Ariadne on Naxos, Opera by R. Strauss
A wealthy gentleman throws a party for which he has arranged two mismatched entertainments. One, a new tragic opera based on Greek legend; the other, a comedy presented by a troupe of harlequins. When dinner overruns, the host’s butler announces that both works will have to be performed together to ensure that the firework display his master has arranged for his guests starts on time.
This is the ingenious pretext that Richard Strauss concocted with his librettist, Hugo von Hofmannsthal, for their final version of Ariadne on Naxos, which returns to the theatre where it was premiered on 4 October 1916, the Vienna State Opera. Following the prologue to this extraordinary opera within an opera, we find Ariadne lamenting her fate after being abandoned by her lover, Theseus. Zerbinetta, alongside her company of clowns, does her best to convince the distraught Ariadne that she will find love again.

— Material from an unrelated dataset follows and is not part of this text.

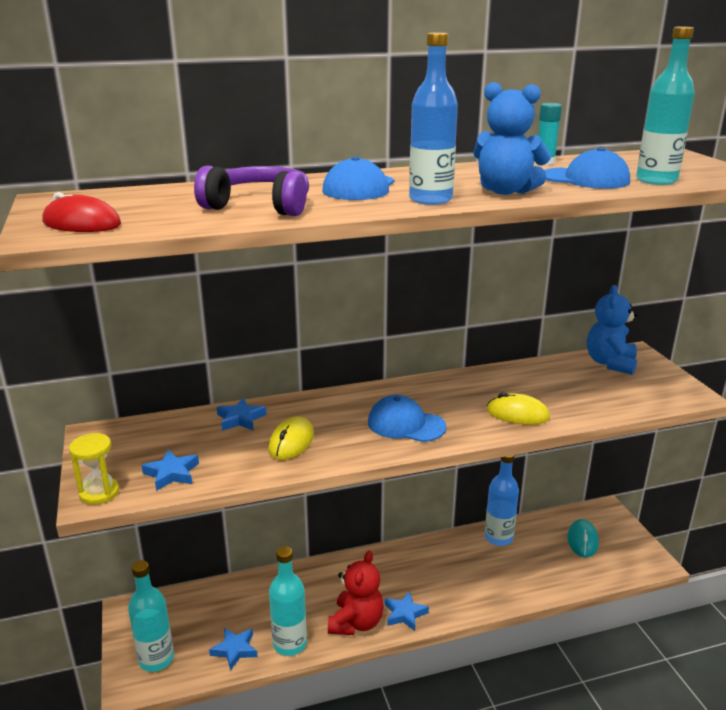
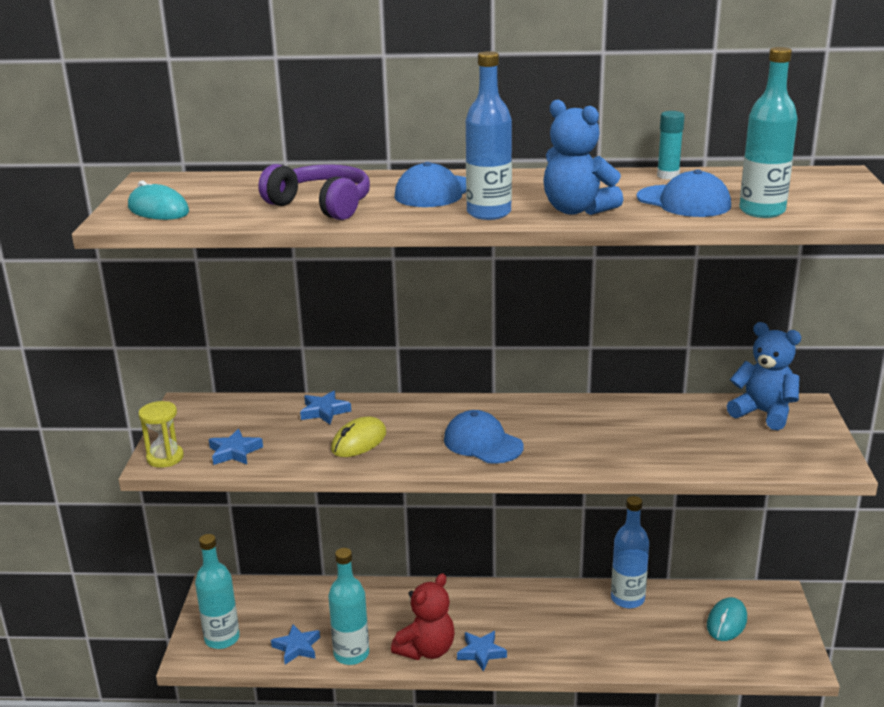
camera: 20 degrees right, 0 degrees up
(82, 224) = (158, 210): red mouse -> turquoise mouse
(517, 414) = (609, 452): yellow mouse -> none
(610, 363) = (763, 413): blue teddy bear -> blue teddy bear turned 90 degrees clockwise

The news that a ship is approaching the island leads Ariadne to assume that it is steered by Hermes to deliver her to the death she now craves. When it is Bacchus who arrives instead, Ariadne, blinded by her grief, initially mistakes him for Theseus. Happily, her sadness gives way to love as she comes to see Bacchus for who he really is, confirming Zerbinetta's prediction.

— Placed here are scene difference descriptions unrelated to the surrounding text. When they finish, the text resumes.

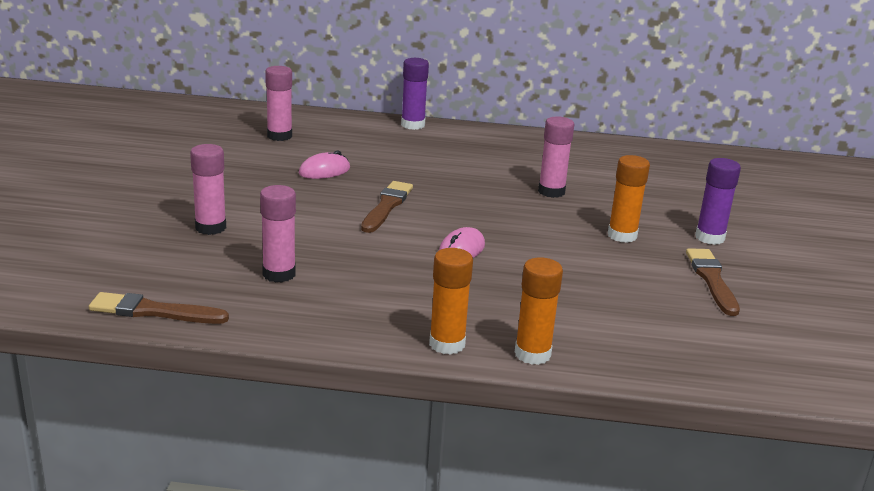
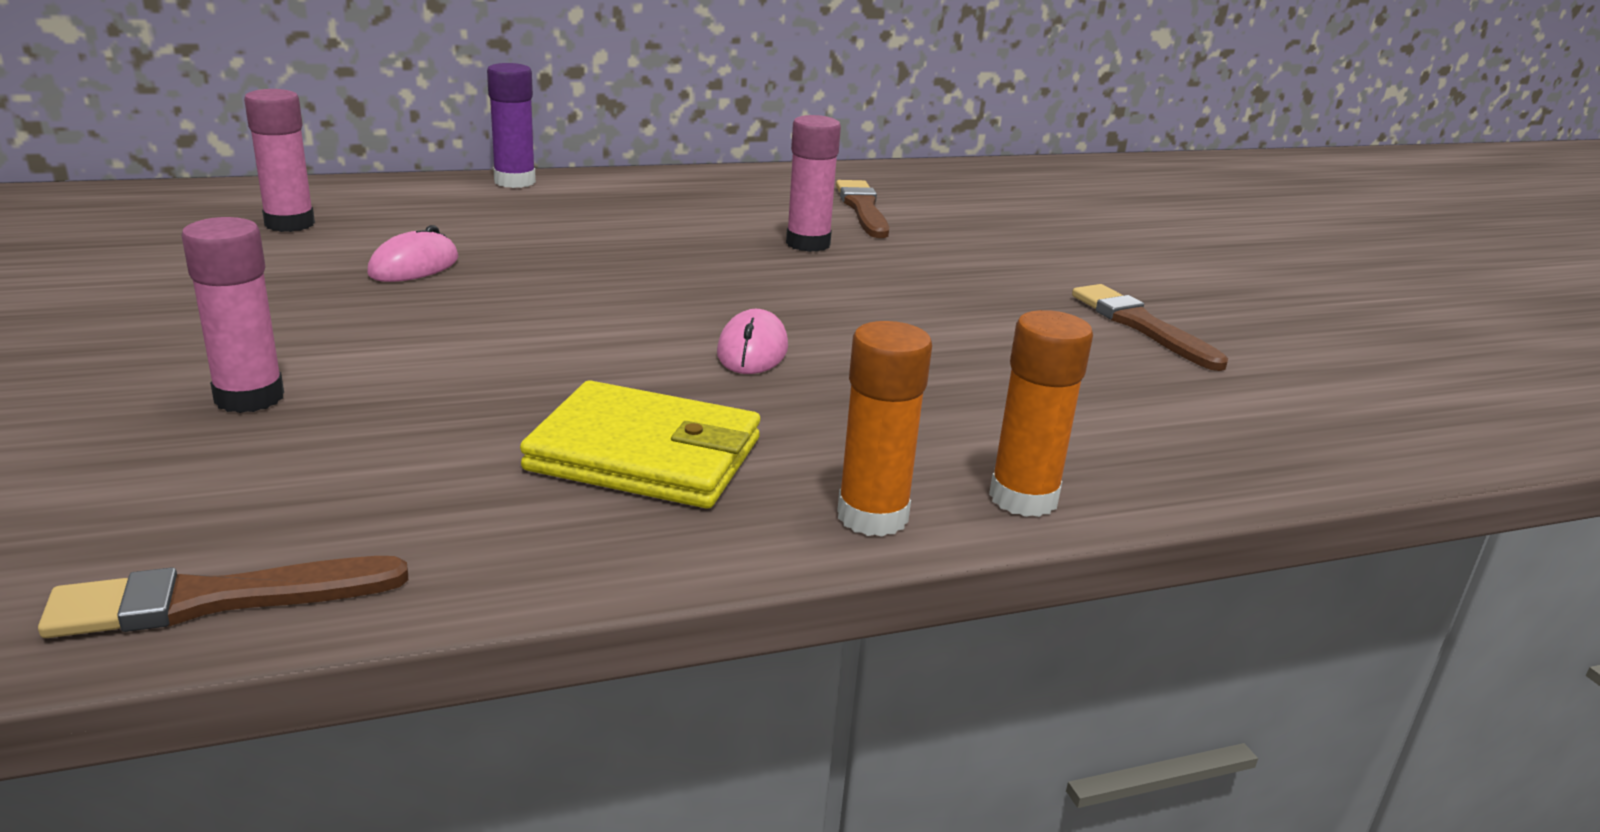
camera: 25 degrees left, 0 degrees up
(279, 274) = (455, 458): pink glue stick -> none
(364, 291) = (645, 455): none -> yellow wallet
(387, 206) = (569, 304): brown brush -> brown brush (863, 209)
(622, 235) = (964, 287): orange glue stick -> none
(709, 237) = (1077, 271): purple glue stick -> none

While some believe that the opera debates the relative merits of low and high art, it is just as tempting to view Ariadne on Naxos as a tongue-in-cheek commentary on the problems Strauss and Hofmannsthal created for themselves when they first presented the opera in Stuttgart four years earlier. The original 'Ariadne' followed an adaptation of Molière's Le bourgeois gentilhomme and audiences had to endure a marathon lasting more than six hours.
No wonder Strauss and Hofmannsthal’s fictional patron demands that his divertissements be wrapped up before the pyrotechnics!